Coleman would be part of the solution here. He brings a nonstop motor and a relentless forecheck. His 5’11”, 207-pound frame and solid trunk equip him for battle in the corners, and he finishes his checks regularly —obviously, Flames fans don’t want to see any more boarding calls, but they’re not dealing with Raffi Torres here. Coleman will make space for his linemates and support them physically, and he could mentor Tkachuk on how to be feisty, but wise. A more disciplined Matthew Tkachuk would be an absolute win for the Flames, and it’s easy to see how he might benefit from playing with a two-time Cup winner.  

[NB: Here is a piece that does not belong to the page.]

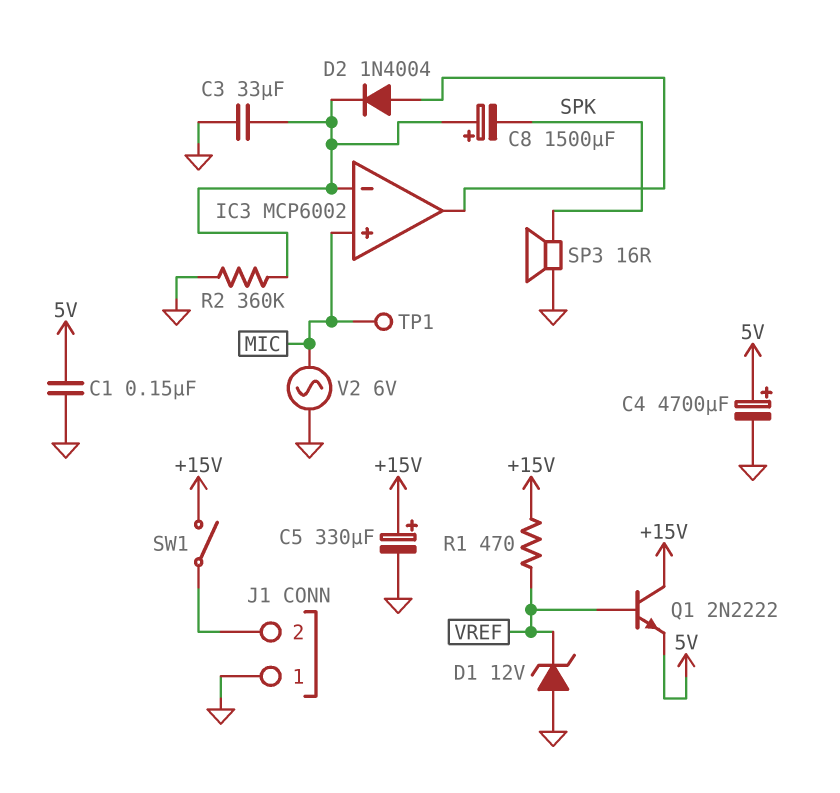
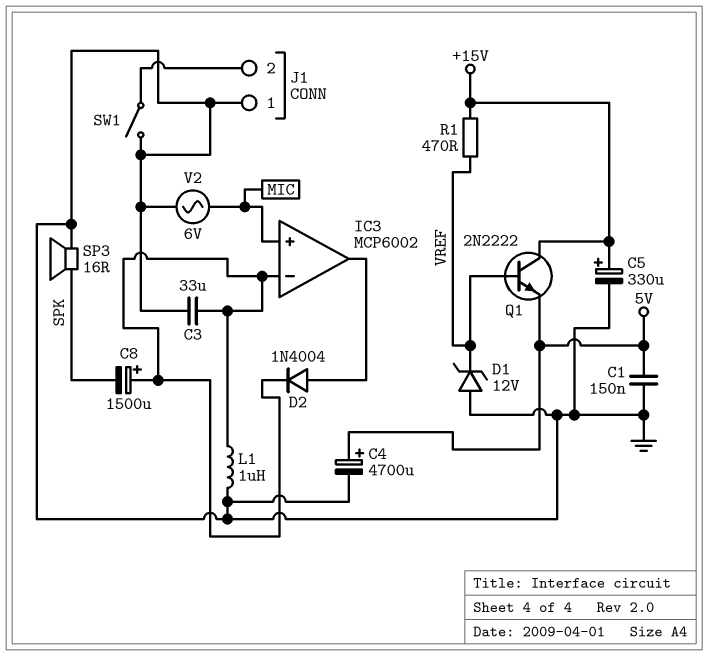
L1: none -> 1uH (GND, IC3/in-)
R2: 360k (GND, IC3/in-) -> none
SW1: switch (+15V, J1/2) -> switch (GND, J1/2)
TP1: test point (MIC) -> none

More importantly, Coleman brings a number of tools to the table that casual observers may overlook. He is an underrated two-way forward who kills penalties with aplomb, and for all of the Lightning’s star power, he played an indispensable role there. Last season, Coleman clocked 404 minutes of ice time with linemates Yanni Gourde and Barclay Goodrow, spending more time together than any other Tampa forward trio. That unit, the epitome of a modern-day checking line, was trusted with starting most games and holding third-period leads in any playoff tilt where the Lightning found themselves ahead. Calgary’s core players have thus far been unable to rise to the postseason occasion, and this is where Coleman’s experience will be vital. He’s been there and done that, and can be a stabilizing force when times get tough. 

And finally, just think about the damage that a Tkachuk-Lindholm-Coleman line could possibly do. Elias Lindholm is the Flames’ best overall forward, a near 30-goal scorer who also kills penalties and takes care of his own end. Matthew Tkachuk is the young bull in a china shop who can be devastating when he plays smart. Add to that Coleman’s leadership and all-around acumen, and you have a line that (in theory) could be deployed in all game situations. Oh, and one more thing — Coleman and Lindholm can both play all three forward positions, granting such a line tremendous versatility. Lindholm would be the go-to center, but when he gets tossed from the faceoff circle, Coleman can take a draw. Sutter would be free to swap them around as he sees fit. 

Having said all that, it wouldn’t be surprising to see Coleman deployed in a middle-six role. His assets would still be leveraged on the second or third line, and he would likely be a special-teams fixture either way. Nonetheless, Coleman played well with Lindholm and Tkachuk on Sept. 29, notching an assist in their first game together. It’s an experiment that deserves revisiting.